Coplestone was baptized on 25 May 1688 the eldest son of John Copleston of Bowden and his wife Mary Reynell of West Ogwell, Devon.

From the 15th century until 1748 Bowden was for 8 generations the seat of a junior branch of the prominent and ancient Copleston family of Copplestone in the parish of Colebrooke, Devon. It was first the seat of Walter Copleston, the 3rd son of John Copleston (d.1458) of Copleston. John Copleston served three times as a Member of Parliament for Devon, and married Elizabeth Hawley (d.1457), daughter and eventual heiress of John Hawley (died 1436) "the Younger", of Dartmouth in Devon, 12 times a Member of Parliament for Dartmouth, and son of John Hawley (d.1408) ("the Elder") of Dartmouth, a wealthy ship owner who served fourteen times as Mayor of Dartmouth and was elected four times as a Member of Parliament for Dartmouth, whose magnificent monumental brass survives in St Saviour's Church, Dartmouth.

==Career==
Coplestone was admitted at the Middle Temple in 1704 for training as a lawyer.
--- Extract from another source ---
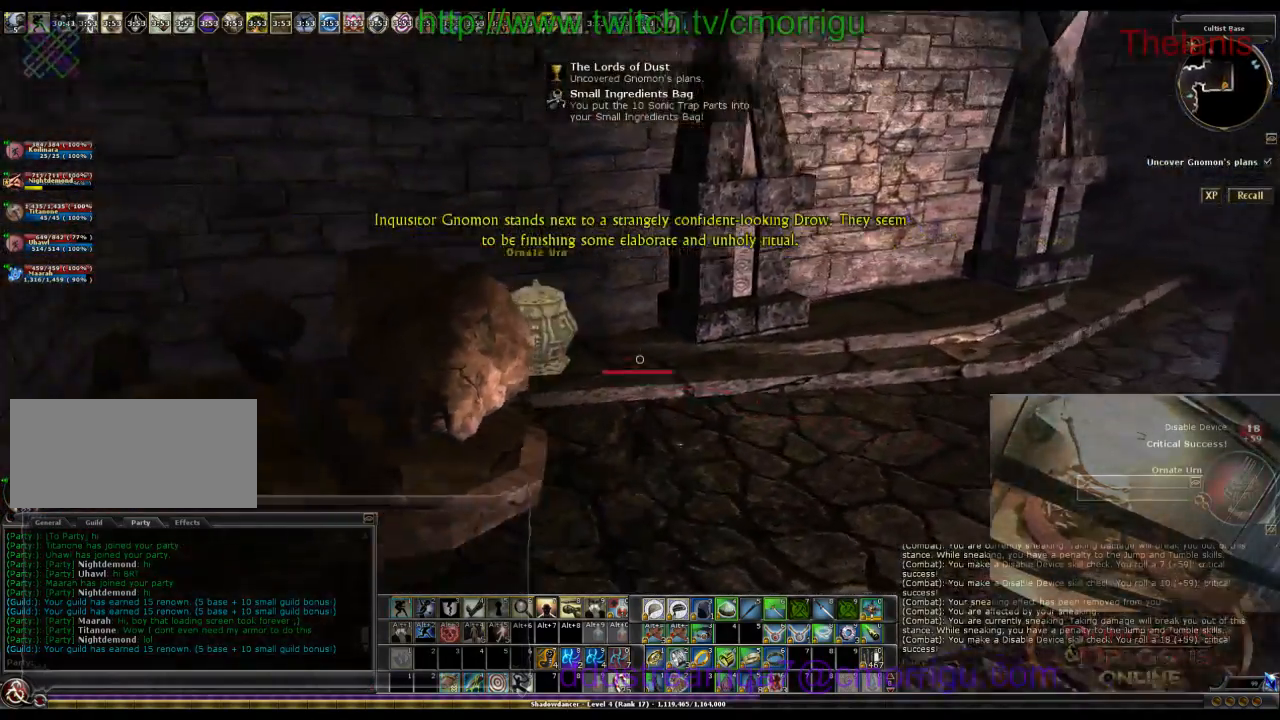
{"keys": [], "events": [[200, "w", "down"], [433, "w", "up"]]}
He was elected a Member of Parliament for Callington in Cornwall, a pocket borough owned by the Rolle family of Heanton Satchville, Petrockstowe, Devon, at a by-election on 4 December 1719 in succession to Samuel Rolle (1646–1719) of whose estates he was a trustee. He was a Whig and voted with the Administration in every recorded division, except when he was absent. He was elected again in 1722, but was returned unopposed in 1727. In 1730, he was appointed Clerk of quit-rents and forfeitures in Ireland and held the post for the rest of his life. He was returned unopposed as MP for Callington in 1734 but he faced contests which he won in 1741 and 1747.

==Death and succession==
He died unmarried on 19 February 1748. After his death his executors sold Bowden to William Pollexfen Bastard (1727–1782) of nearby Kitley in the parish of Yealmpton, who was gazetted as a baronet in 1779 but as he took no steps towards passing the patent the title was not used by him or his descendants.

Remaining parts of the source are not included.